Daniel Coit Gilman, Harry Thurston Peck, and Frank Moore Colby, eds., "Garrett, Thomas," The New International Encyclopaedia (New York: Dodd, Mead and Company, 1903), 8: 123-124.
Thomas Garrett (New York Times)
Obituary
Thomas Garrett, one of the original abolitionists years ago, celebrated for the zeal and success with which he assisted fugitive slaves to make their way to Canada, died at his residence in Wilmington, Del., on Tuesday night. He was a member of the Society of Friends, and at an early age conceived an intense hatred for the institution of human slavery. When he grew to manhood he gave practical expression to his sympathy for the bondmen of the South by aiding them, whenever it was in his power, to escape from the reach of their masters, who were aided in the attempt to recover their human property by the whole power of the United States Government. He regarded the Fugitive Slave law as in no way binding upon him, and suffered many persecution in consequence of his disregard of its requirements. His house was surrounded by a mob, on several occasions, when a trembling fugitive was under his roof, and his business as a hardware merchant was at one time almost broken up and his worldly prospects nearly ruined. He never flinched, however, for a moment to carry out his avowed principles, and in latter times he was cheered by returning prosperity, and his last years were serene and attended by the esteem of his fellow citizens. Mr. Garrett was for many years an officer of the American Anti-Slavery Society, and always advocated woman’s rights and other radical movements. He was eighty-two years of age at the time of his death.

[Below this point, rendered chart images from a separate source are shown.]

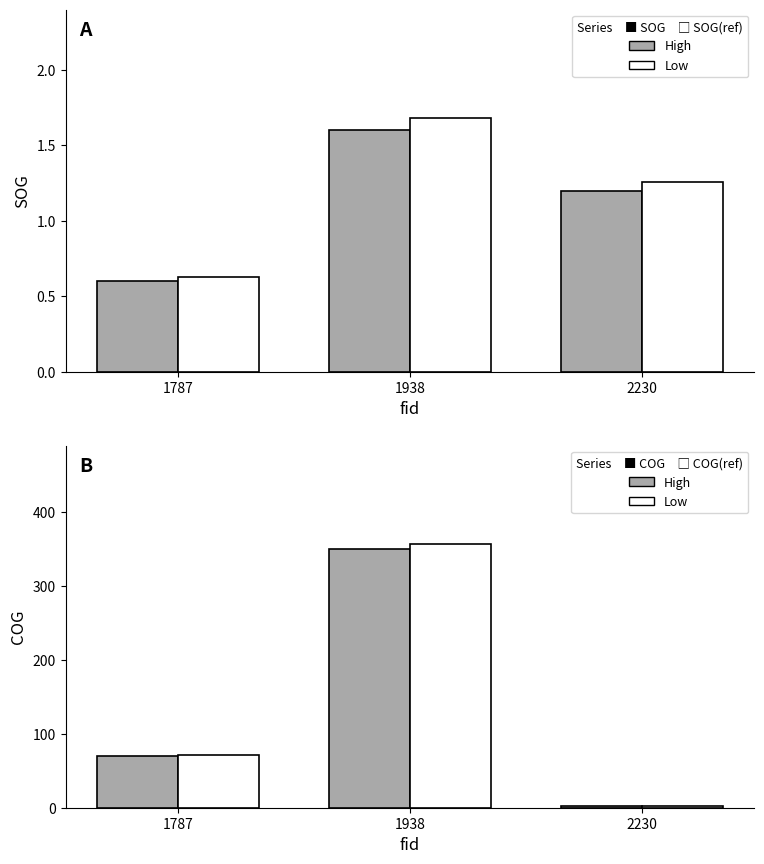

Is it true that COG (ref) equals 193.0 at 1938?

False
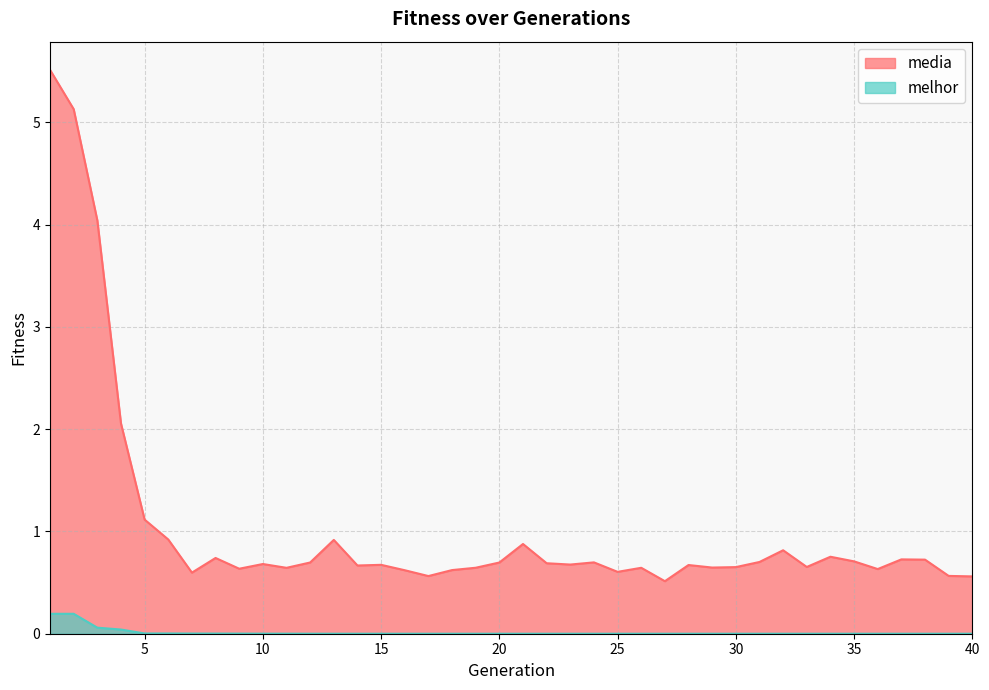

What is the greatest value displayed?

5.5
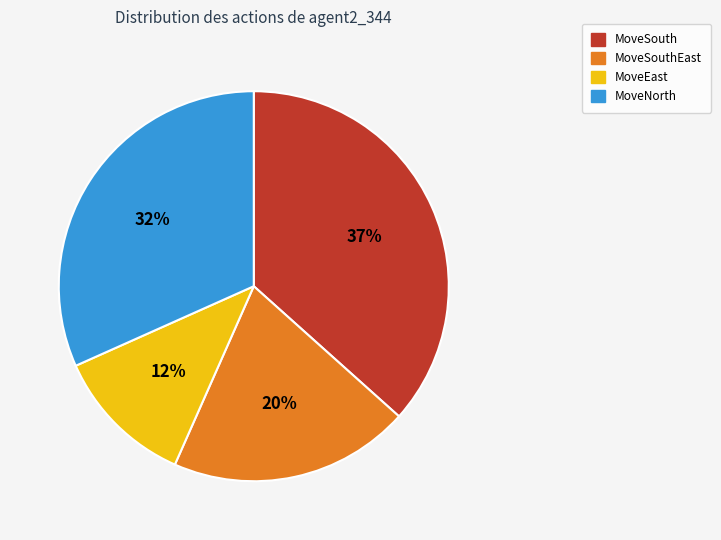

Count the number of slices in the pie.

4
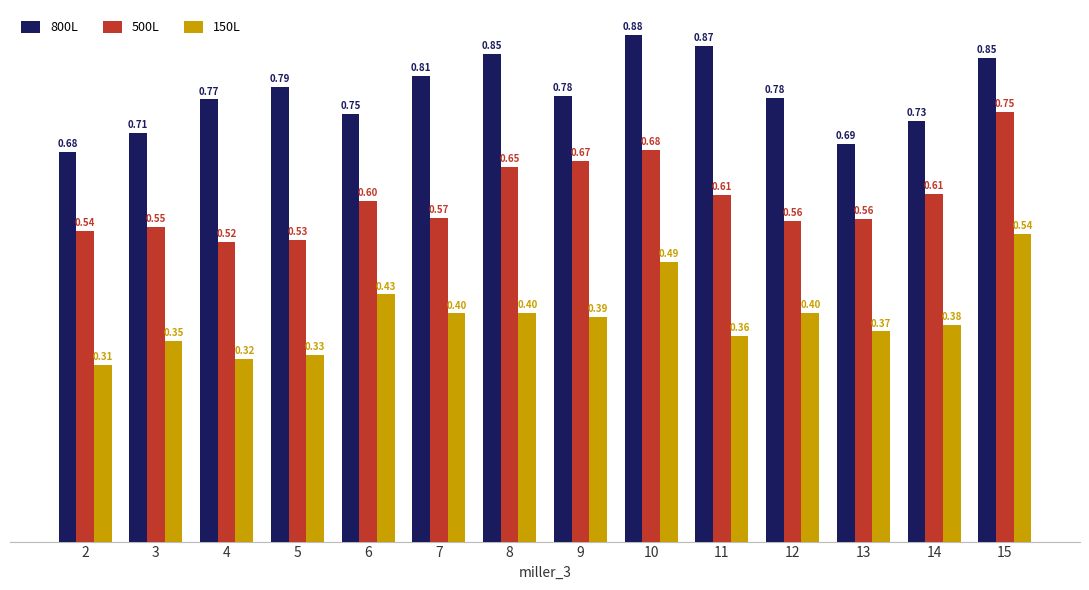

What is the spread (max minus min) of values at 10?

0.4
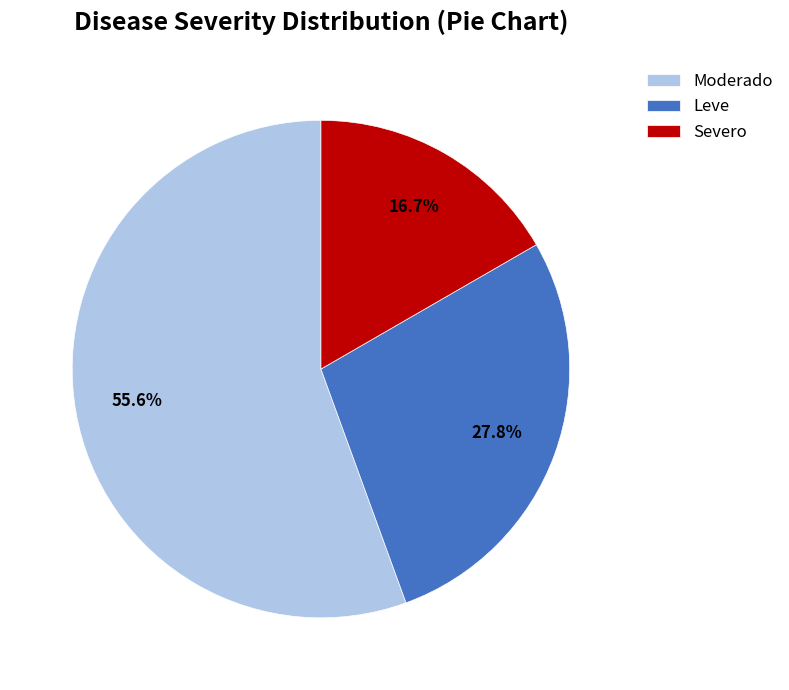

Rank the categories by value from highest to lowest.

Moderado, Leve, Severo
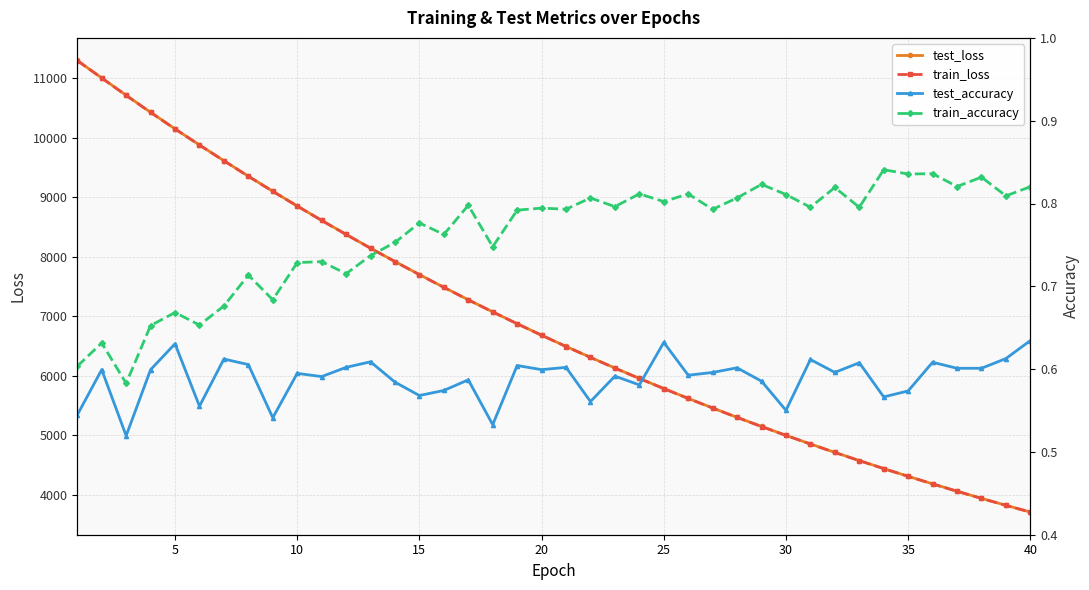

The test_accuracy series shows 0.4 at 27. True or false?

False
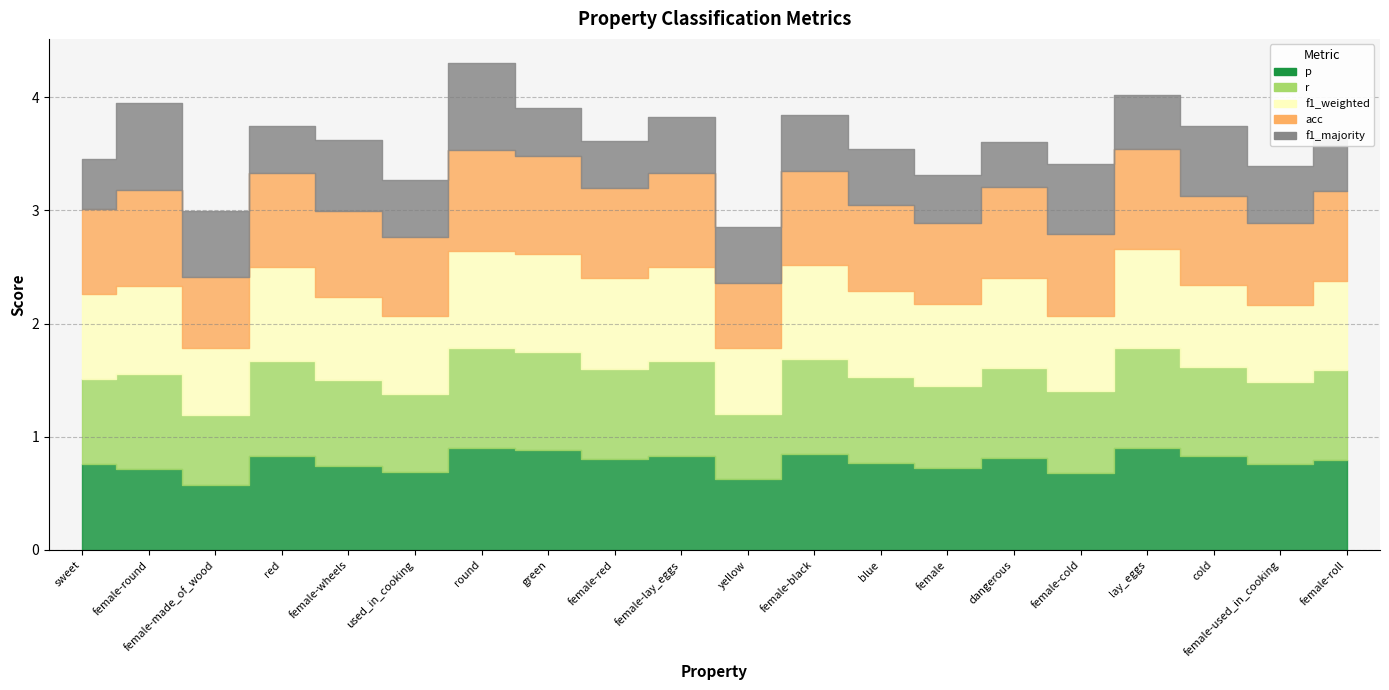

Where do acc and p first cross each other?

sweet and female-round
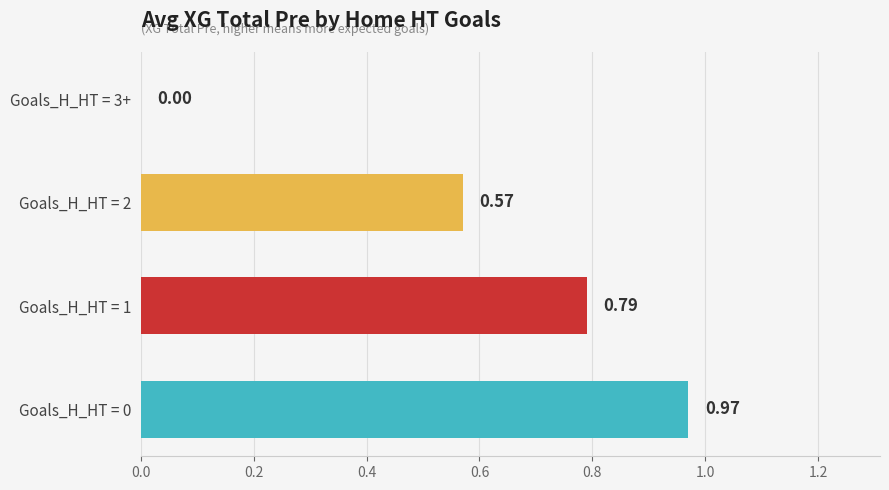

What is the sum of the values at Goals_H_HT = 0 and Goals_H_HT = 1?

1.8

"Obituary," New York Times, January 26, 1871, p. 5: 1.
Thomas Garrett (Dictionary of American Biography)
Reference
Garrett, Thomas, philanthropist, of Quaker parentage, b. Darby, Del. Co., Pa., 21 Aug. 1783; d. Wilmington, Del., ab. 20 Jan 1871. Bred а scythe and edge-tool maker, he acquired a competency, and in 1820 settled in Wilmington. He became an abolitionist ab. 1807, through the kidnapping of a colored woman from his father's family; and thenceforward assisted all fugitives who applied to him on their way to freedom. May, 1848, in a suit brought against him by the owners of some slaves whom he had aided to escape, he was convicted; and the damages awarded swept away every dollar of his property. Commencing business anew in his 65th year, he amassed a competence. He lived to be honored in the community by which he had formerly been execrated, and to see his hopes for universal freedom realized.
Francis S. Drake, Dictionary of American Biography.... (Boston: James R. Osgood and Company, 1872), 354.